If you can’t see good posture, you can feel it. If you can’t see bruises, redness or swelling, you should know what feels out-of-place in your body. Cultivating a mind-body connection will improve your self-awareness, self-confidence, knowledge of your own strengths and limitations, and generally improve your life.

Personally, I think you get the best internal education from martial arts or yoga, but swimming, dance, ice skating, biking, hiking, and other sports are great options. There’s something out there that’ll feed your interest and improve your mind-body connection, too.

We had a blast, and I’m already planning to take a couple more friends next time I go. And there will be a next time because, not only have I found new confidence in my ranged attack skills and a greater appreciation for axes in general, it turns out that the guy manning the front desk that day was one of the Cool Kind.

Anneliese stands with 3 other women all holding axes. They are positioned between two targets, and smiling at the camera. One of the women, wearing a low-effort viking costume, is her co-author, Galadriel Coffeen.

After we took the cane-and-shades photo it was time to leave. I kept my “blind person” getup on because I did want to know if I was going to have problems at this place in the future. But this way, at least I got my fun in before having to argue over my participation.

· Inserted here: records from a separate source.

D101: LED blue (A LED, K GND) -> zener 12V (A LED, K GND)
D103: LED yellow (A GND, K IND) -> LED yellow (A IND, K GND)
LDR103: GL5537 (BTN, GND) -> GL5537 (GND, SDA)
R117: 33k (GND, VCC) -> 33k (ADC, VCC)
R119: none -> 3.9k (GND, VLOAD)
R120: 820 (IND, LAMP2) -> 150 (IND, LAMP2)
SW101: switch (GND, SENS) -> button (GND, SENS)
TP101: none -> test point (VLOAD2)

We lined up to pay, me with my cane out and everything, and the guy didn’t react at all. It was as if seeing someone with a cane in his workplace was the most natural thing in the world. Curious, I asked him about it and he said they’d had another low-vision participant, and even a one-handed thrower, and someone with no hands! The phone rang at that moment so I didn’t get a chance to ask about that last one, but at least I know now that I will probably never have to fight for common decency at Civil Axe Throwing of Huntsville.

Now, some bleeding heart is going to read this and think “wow, that was really manipulative of you, not giving him a chance to prove he was a. decent person! Shouldn’t you give everyone the benefit of the doubt?”

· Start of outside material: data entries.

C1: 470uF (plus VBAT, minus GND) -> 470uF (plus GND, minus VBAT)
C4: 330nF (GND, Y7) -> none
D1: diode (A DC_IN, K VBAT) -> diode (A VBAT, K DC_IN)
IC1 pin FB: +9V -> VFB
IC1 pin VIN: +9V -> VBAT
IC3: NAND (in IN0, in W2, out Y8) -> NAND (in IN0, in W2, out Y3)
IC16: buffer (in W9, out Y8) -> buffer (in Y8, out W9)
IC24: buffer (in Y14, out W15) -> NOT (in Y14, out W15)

No. No I shouldn’t, and neither should you.

If we gave EVERYONE the benefit of the doubt we’d have to ignore our past experiences and other common-sense warnings that tell us some people are harmful. Taking this example to the extreme, it’d be ridiculous to give the benefit of the doubt to that shadowy figure who just darted behind your car in the dark parking lot. Get a store security guard to walk you out, just in case.

Having had enough bad experiences with businesses like this one I’m entitled to view them with some suspicion. It’s reasonable for me to expect to have to defend my personhood to them since I’ve had to do it repeatedly before. I can do so in a way that gives people the opportunity to prove their innocence, of course, and that’s exactly what I did.

Some days I have the energy to fight that battle up front. I walk in proudly with my cane or dog displayed and challenge peoples’ fearful responses head-on. But I’ve also learned I don’t need to tilt at every windmill. Some days I’m just tired. Some days I know I’m short-fused and wont’ be gracious as I’d like. And some days I just want to have fun!

That’s what happened this past weekend. I just wanted to have fun, so I passed on the proffered battle until I’d worked up some endorphins hurling sharp objects at a relentlessly forgiving target.

And in doing so I not only discovered a positive attitude toward people with disabilities as patrons of this business, but a total acceptance of us. No patronization, no condescension, no drooling over a PR moment. Just business as usual. This is possibly the best response I could have hoped for, and one I truly never imagined I’d receive.

I honestly can’t think of many times I’ve received this response in any context.

To be treated as totally normal, neither as a fantastic opportunity, a curiosity, or a liability, is a novel experience to me. And this, in itself, should say a lot about what life is like with a visible disability like mine.